RADIO ELFARA - Di tengah cuaca ekstrim dan untuk meminimalisir risiko bencana, maka kehadiran Desa/Kelurahan Tangguh Bencana sangat dibutuhkan. Di sisi lain, peran tim tangguh bencana di tingkat desa/kelurahan sangat besar dan menjadi garda terdepan bagi kabupaten/kota, khususnya di Jawa Timur. Hal itu yang disampaikan Kepala Badan Penanggulangan Bencana Daerah (BPBD) Kota Malang Drs. Alie Mulyanto usai membuka acara pembentukan Desa/Kelurahan Tangguh Bencana yang diselenggarakan BPBD Jawa Timur di aula Kantor Kelurahan Tasikmadu, Kecamatan Lowokwaru, Rabu (16/11).

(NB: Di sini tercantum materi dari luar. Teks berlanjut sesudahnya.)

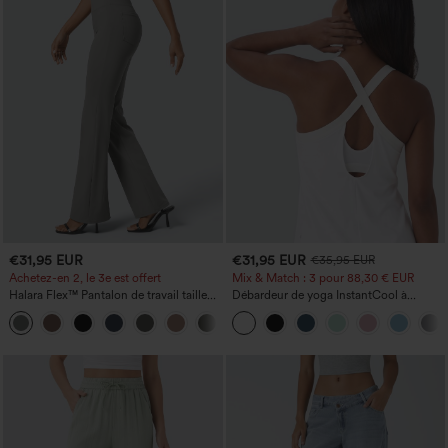
€31,95 EUR
€31,95 EUR
€35,95 EUR
Achetez-en 2, le 3e est offert
Mix & Match : 3 pour 88,30 € EUR
Halara Flex™ Pantalon de travail taille
Débardeur de yoga InstantCool à
haute avec poche latérale arrière et
encolure en U et ourlet arrondi –
+13
légère coupe évasée
UPF50+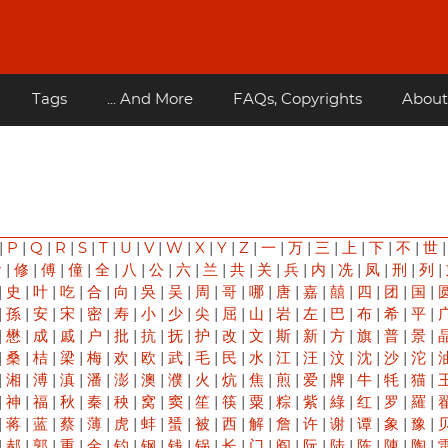
Tags
... And More
FAQs, Copyrights
About
|
P
|
Q
|
R
|
S
|
T
|
U
|
V
|
W
|
X
|
Y
|
Z
|
一
|
万
|
三
|
上
|
下
|
不
|
世
俞
|
修
|
傅
|
僮
|
全
|
八
|
公
|
六
|
兰
|
共
|
关
|
兵
|
内
|
冼
|
凤
|
刑
|
列
|
|
史
|
叶
|
吃
|
合
|
向
|
吳
|
吴
|
周
|
哥
|
哪
|
唐
|
嘉
|
囍
|
四
|
团
|
国
|
|
孫
|
安
|
宋
|
密
|
寿
|
小
|
少
|
尖
|
屈
|
山
|
岩
|
左
|
巴
|
布
|
希
|
平
|
|
懋
|
成
|
戚
|
户
|
批
|
抗
|
抚
|
护
|
改
|
文
|
斯
|
新
|
方
|
旗
|
普
|
景
|
|
桑
|
桔
|
梁
|
梅
|
欢
|
欧
|
武
|
毛
|
民
|
水
|
江
|
汪
|
汶
|
沈
|
沙
|
沱
|
|
湘
|
溥
|
滇
|
潘
|
澎
|
澳
|
濮
|
火
|
炕
|
焦
|
煎
|
爱
|
牌
|
牛
|
牦
|
猫
|
|
神
|
福
|
秋
|
秦
|
秧
|
窝
|
窦
|
笙
|
筷
|
粟
|
粽
|
紫
|
綠
|
红
|
罗
|
羅
|
|
蒋
|
蓝
|
蔡
|
薄
|
虎
|
蚌
|
蜑
|
被
|
西
|
解
|
詹
|
许
|
谢
|
谭
|
象
|
豫
|
|
郝
|
郭
|
重
|
金
|
钓
|
钢
|
钱
|
锅
|
长
|
门
|
阎
|
阮
|
陆
|
陈
|
陳
|
陶
|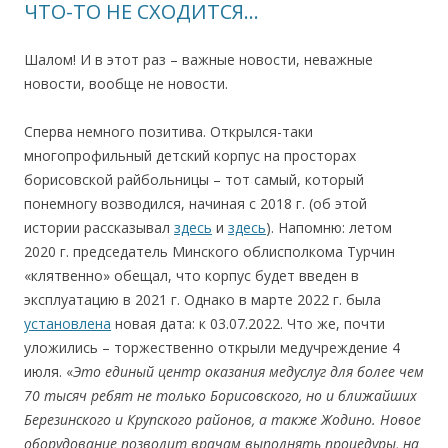
ЧТО-ТО НЕ СХОДИТСЯ…
Шалом! И в этот раз – важные новости, неважные
новости, вообще не новости.
Сперва немного позитива. Открылся-таки
многопрофильный детский корпус на просторах
борисовской райбольницы – тот самый, который
понемногу возводился, начиная с 2018 г. (об этой
истории рассказывал
здесь
и
здесь
). Напомню: летом
2020 г. председатель Минского облисполкома Турчин
«клятвенно» обещал, что корпус будет введен в
эксплуатацию в 2021 г. Однако в марте 2022 г. была
установлена
новая дата: к 03.07.2022. Что же, почти
уложились – торжественно открыли медучреждение 4
июля. «
Это единый центр оказания мед­услуг для более чем
70 тысяч ребят не только Борисовского, но и ближайших
Березинского и Крупского районов, а также Жодино. Новое
оборудование позволит врачам выполнять процедуры, на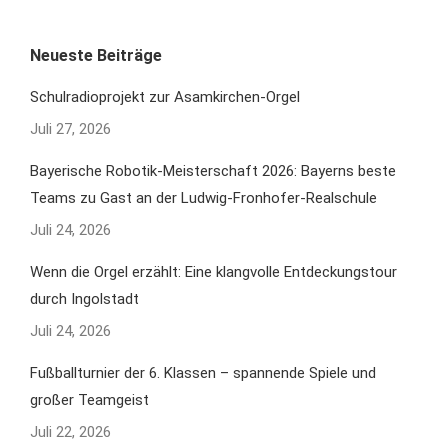
Neueste Beiträge
Schulradioprojekt zur Asamkirchen-Orgel
Juli 27, 2026
Bayerische Robotik-Meisterschaft 2026: Bayerns beste
Teams zu Gast an der Ludwig-Fronhofer-Realschule
Juli 24, 2026
Wenn die Orgel erzählt: Eine klangvolle Entdeckungstour
durch Ingolstadt
Juli 24, 2026
Fußballturnier der 6. Klassen – spannende Spiele und
großer Teamgeist
Juli 22, 2026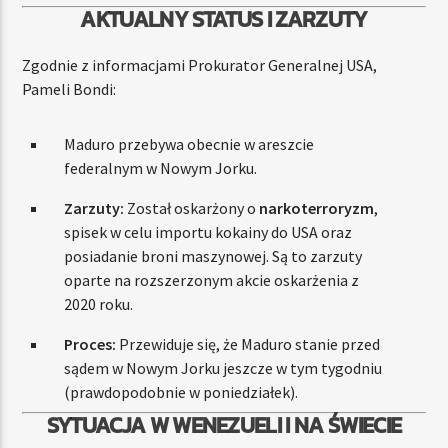
AKTUALNY STATUS I ZARZUTY
Zgodnie z informacjami Prokurator Generalnej USA,
Pameli Bondi:
Maduro przebywa obecnie w areszcie
federalnym w Nowym Jorku.
Zarzuty:
Został oskarżony o
narkoterroryzm
,
spisek w celu importu kokainy do USA oraz
posiadanie broni maszynowej. Są to zarzuty
oparte na rozszerzonym akcie oskarżenia z
2020 roku.
Proces:
Przewiduje się, że Maduro stanie przed
sądem w Nowym Jorku jeszcze w tym tygodniu
(prawdopodobnie w poniedziałek).
SYTUACJA W WENEZUELI I NA ŚWIECIE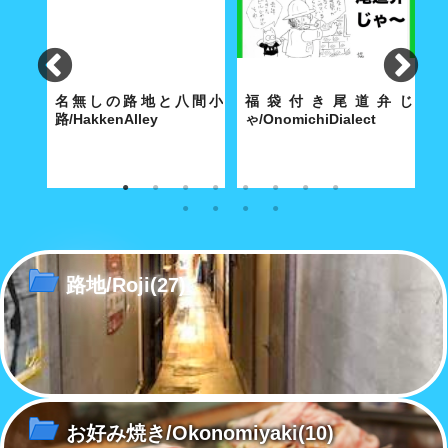
lley
名無しの路地と八間小
福袋付き尾道弁じ
路/HakkenAlley
ゃ/OnomichiDialect
路
な商店
奥深い路地の真ん中に大きな空
経済合理性が優先する現代社会
こ
間がポッカリと。
で「方言」も「路地」と同じ運
あ
命をたどるのか……
路地/Roji
(27)
お好み焼き/Okonomiyaki
(10)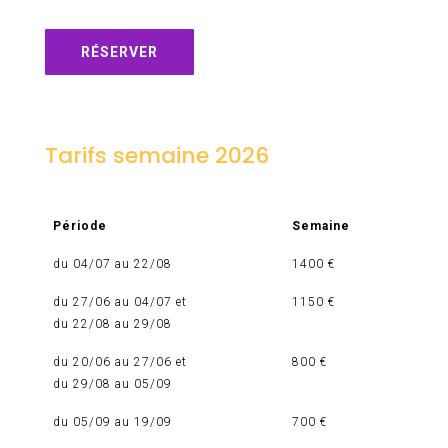
RÉSERVER
Tarifs semaine 2026
Période
Semaine
du 04/07 au 22/08
1400 €
du 27/06 au 04/07 et
1150 €
du 22/08 au 29/08
du 20/06 au 27/06 et
800 €
du 29/08 au 05/09
du 05/09 au 19/09
700 €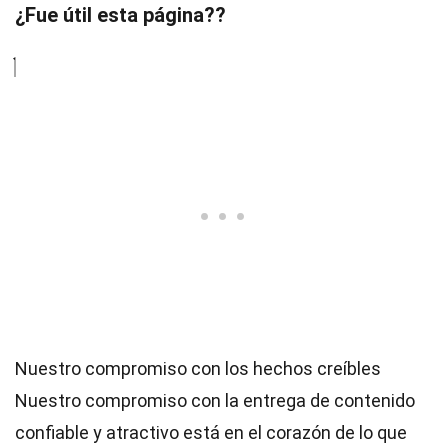
¿Fue útil esta página??
Nuestro compromiso con los hechos creíbles
Nuestro compromiso con la entrega de contenido
confiable y atractivo está en el corazón de lo que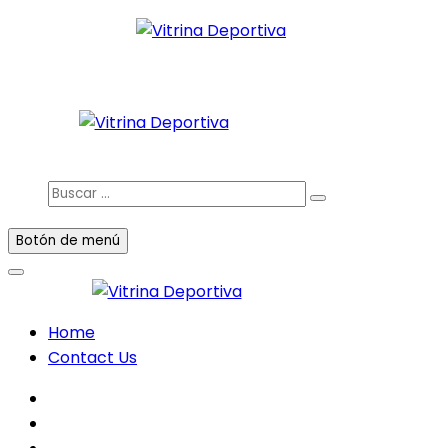
Saltar
al
Todo en deporte nacional e internacional
contenido
Vitrina Deportiva
facebook
twitter
instagram
Buscar
…
Botón de menú
Home
Contact Us
facebook
twitter
instagram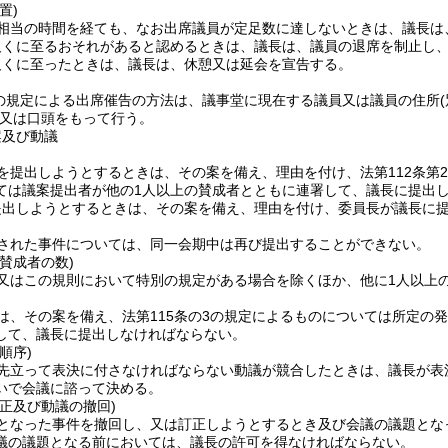
置)
相当の時間を経ても、なお出席議員が定足数に達しないときは、議長は
欠くに至るおそれがあると認めるときは、議長は、議員の退席を制止し
欠くに至ったときは、議長は、休憩又は延会を宣告する。
条の規定による出席催告の方法は、議事堂に現在する議員又は議員の住所
又は口頭をもって行う。
案及び動議
を提出しようとするときは、その案を備え、理由を付け、法第112条第
ては議案提出者が他の1人以上の賛成者とともに連署して、議長に提出
提出しようとするときは、その案を備え、理由を付け、委員長が議長に
された事件については、同一会期中は再び提出することができない。
賛成者の数)
又はこの規則において特別の規定がある場合を除くほか、他に1人以上
は、その案を備え、法第115条の3の規定によるものについては所定の
して、議長に提出しなければならない。
順序)
先立って表決に付さなければならない動議が競合したときは、議長が表
いで会議に諮って決める。
正及び動議の撤回)
となった事件を撤回し、又は訂正しようとするとき及び会議の議題とな
議の議題となる前においては、議長の許可を得なければならない。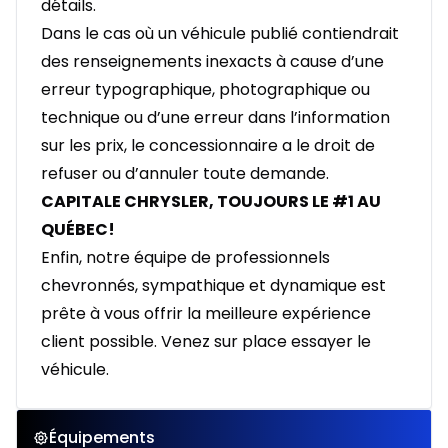
détails.
Dans le cas où un véhicule publié contiendrait
des renseignements inexacts à cause d’une
erreur typographique, photographique ou
technique ou d’une erreur dans l’information
sur les prix, le concessionnaire a le droit de
refuser ou d’annuler toute demande.
CAPITALE CHRYSLER, TOUJOURS LE #1 AU
QUÉBEC!
Enfin, notre équipe de professionnels
chevronnés, sympathique et dynamique est
prête à vous offrir la meilleure expérience
client possible. Venez sur place essayer le
véhicule.
Équipements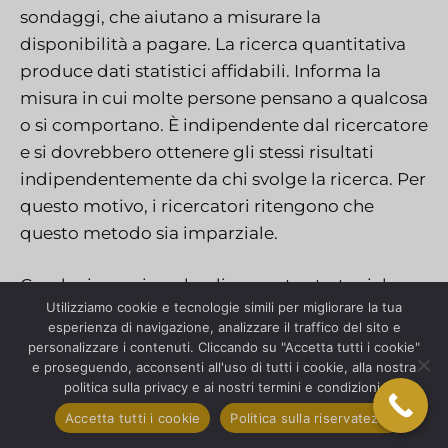
sondaggi, che aiutano a misurare la
disponibilità a pagare. La ricerca quantitativa
produce dati statistici affidabili. Informa la
misura in cui molte persone pensano a qualcosa
o si comportano. È indipendente dal ricercatore
e si dovrebbero ottenere gli stessi risultati
indipendentemente da chi svolge la ricerca. Per
questo motivo, i ricercatori ritengono che
questo metodo sia imparziale.
Conduciamo ricerche di mercato strategiche
Utilizziamo cookie e tecnologie simili per migliorare la tua
per fornire approfondimenti sulle opportunità
esperienza di navigazione, analizzare il traffico del sito e
di mercato. La nostra ricerca mostra anche le
personalizzare i contenuti. Cliccando su "Accetta tutti i cookie"
dimensioni del mercato, l’ingresso e la
e proseguendo, acconsenti all'uso di tutti i cookie, alla nostra
politica sulla privacy e ai nostri termini e condizioni.
concorrenza. Questo tipo di studio svolge un
Accetta tutti i cookie
Politica sulla riservatezza
ruolo fondamentale nell’analisi e nella
definizione del mercato. Aiuta anche nella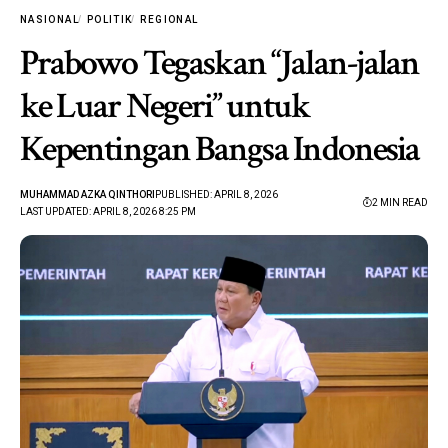
NASIONAL
POLITIK
REGIONAL
Prabowo Tegaskan “Jalan-jalan
ke Luar Negeri” untuk
Kepentingan Bangsa Indonesia
MUHAMMAD AZKA QINTHORI
PUBLISHED: APRIL 8, 2026
2 MIN READ
LAST UPDATED: APRIL 8, 2026 8:25 PM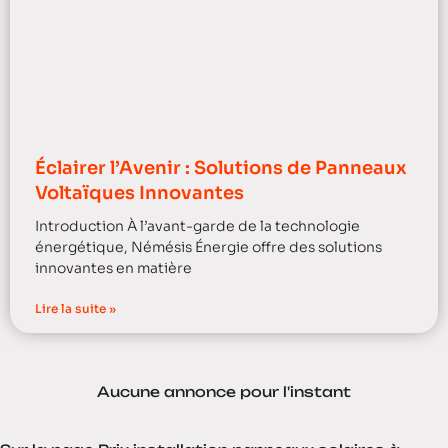
Éclairer l’Avenir : Solutions de Panneaux
Voltaïques Innovantes
Introduction À l’avant-garde de la technologie
énergétique, Némésis Énergie offre des solutions
innovantes en matière
Lire la suite »
Aucune annonce pour l'instant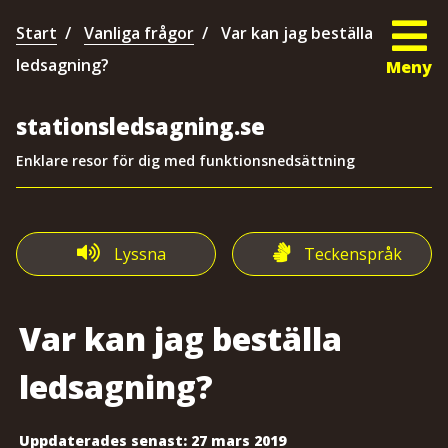
Start
Vanliga frågor
Var kan jag beställa
ledsagning?
Meny
stationsledsagning.se
Enklare resor för dig med funktionsnedsättning
Lyssna
Teckenspråk
Var kan jag beställa
ledsagning?
Uppdaterades senast:
27 mars 2019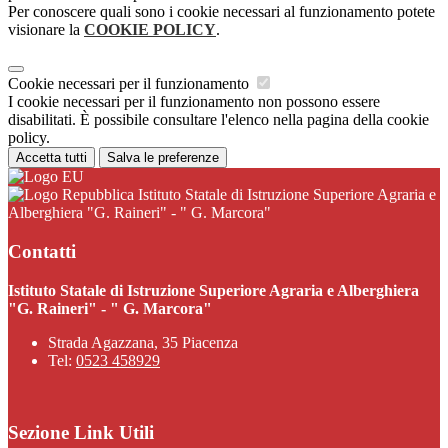
Per conoscere quali sono i cookie necessari al funzionamento potete
visionare la
COOKIE POLICY
.
Cookie necessari per il funzionamento
I cookie necessari per il funzionamento non possono essere
disabilitati. È possibile consultare l'elenco nella pagina della cookie
policy.
Accetta tutti
Salva le preferenze
Istituto Statale di Istruzione Superiore Agraria e
Alberghiera "G. Raineri" - " G. Marcora"
Contatti
Istituto Statale di Istruzione Superiore Agraria e Alberghiera
"G. Raineri" - " G. Marcora"
Strada Agazzana, 35 Piacenza
Tel:
0523 458929
Sezione Link Utili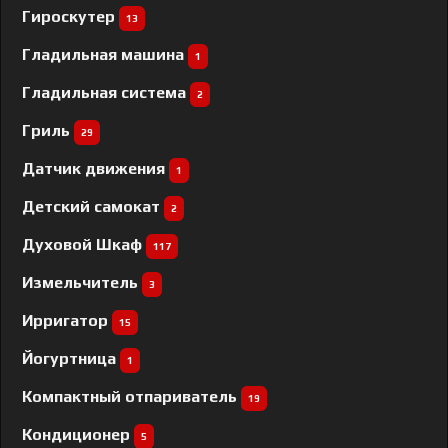
Гироскутер
13
Гладильная машина
1
Гладильная система
2
Гриль
29
Датчик движения
1
Детский самокат
2
Духовой Шкаф
117
Измельчитель
3
Ирригатор
15
Йогуртница
1
Компактный отпариватель
19
Кондиционер
5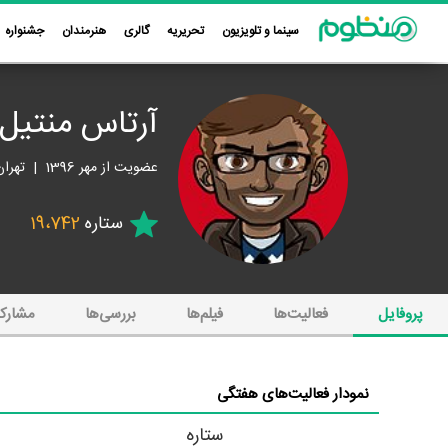
سینما و تلویزیون
تحریریه
گالری
هنرمندان
جشنواره
آرتاس منتیل
عضویت از مهر 1396 | تهران
ستاره
19،742
پروفایل
فعالیت‌ها
فیلم‌ها
بررسی‌ها
مشارک
نمودار فعالیت‌های هفتگی
ستاره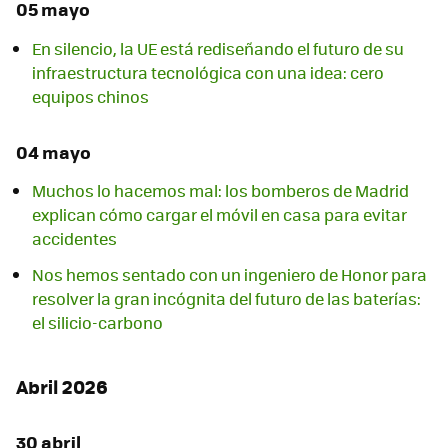
05 mayo
En silencio, la UE está rediseñando el futuro de su
infraestructura tecnológica con una idea: cero
equipos chinos
04 mayo
Muchos lo hacemos mal: los bomberos de Madrid
explican cómo cargar el móvil en casa para evitar
accidentes
Nos hemos sentado con un ingeniero de Honor para
resolver la gran incógnita del futuro de las baterías:
el silicio-carbono
Abril 2026
30 abril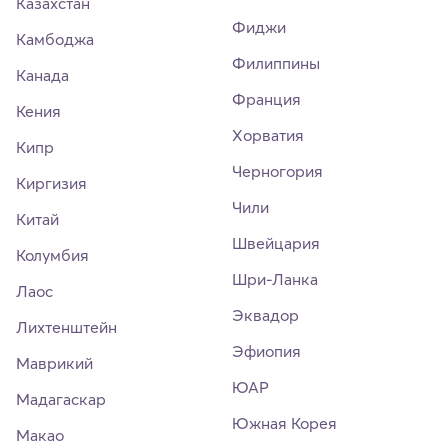
Казахстан
Фиджи
Камбоджа
Филиппины
Канада
Франция
Кения
Хорватия
Кипр
Черногория
Киргизия
Чили
Китай
Швейцария
Колумбия
Шри-Ланка
Лаос
Эквадор
Лихтенштейн
Эфиопия
Маврикий
ЮАР
Мадагаскар
Южная Корея
Макао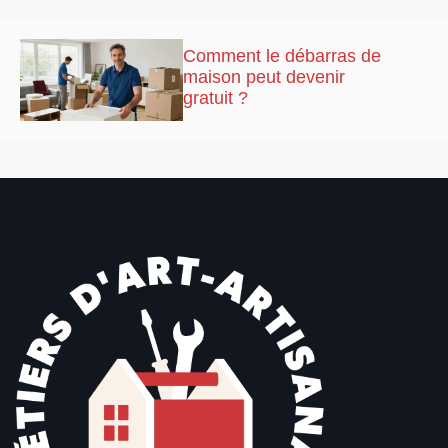
Comment le débarras de
maison peut devenir
gratuit ?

Dari 57 kelurahan di Kota Malang hingga saat ini sudah 44 kelurahan yang mempunyai tim tangguh dan tanggap bencana.mempunyai tim tangguh dan tanggap bencana. “Tahun lalu Kelurahan Gadang, Kecamatan Sukun menjadi kelurahan tangguh bencana di bawah binaan BPBD Jawa Timur,” imbuhnya. Ditambahkan Alie, tahun ini yang terpilih Kelurahan Tasikmadu, Kecamatan Lowokwaru. Pihaknya berharap nantinya kelurahan lain akan menyusul untuk menjadi binaan berikutnya.

Lebih lanjut Allie mengatakan, bahwa risiko bencana itu ada dua, yaitu menyangkut jiwa dan material. Sedangkan jenis bencana ada tiga, yaitu bencana alam, nonalam, dan sosial. “Dari pembinaan ini, maka kesiapsiagaan tim tangguh bencana akan lebih baik lagi, sehingga risiko bencana dapat ditekan,” urainya. Berdasarkan arahan dan masukan dari BPBD Jawa Timur, dikatakan Alie, setiap kelurahan juga harus melakukan pemetaan terjadinya risiko bencana. Kemudian penguatan sumber daya manusia serta bagaimana meminimalisir dan mengatasi sebuah bencana.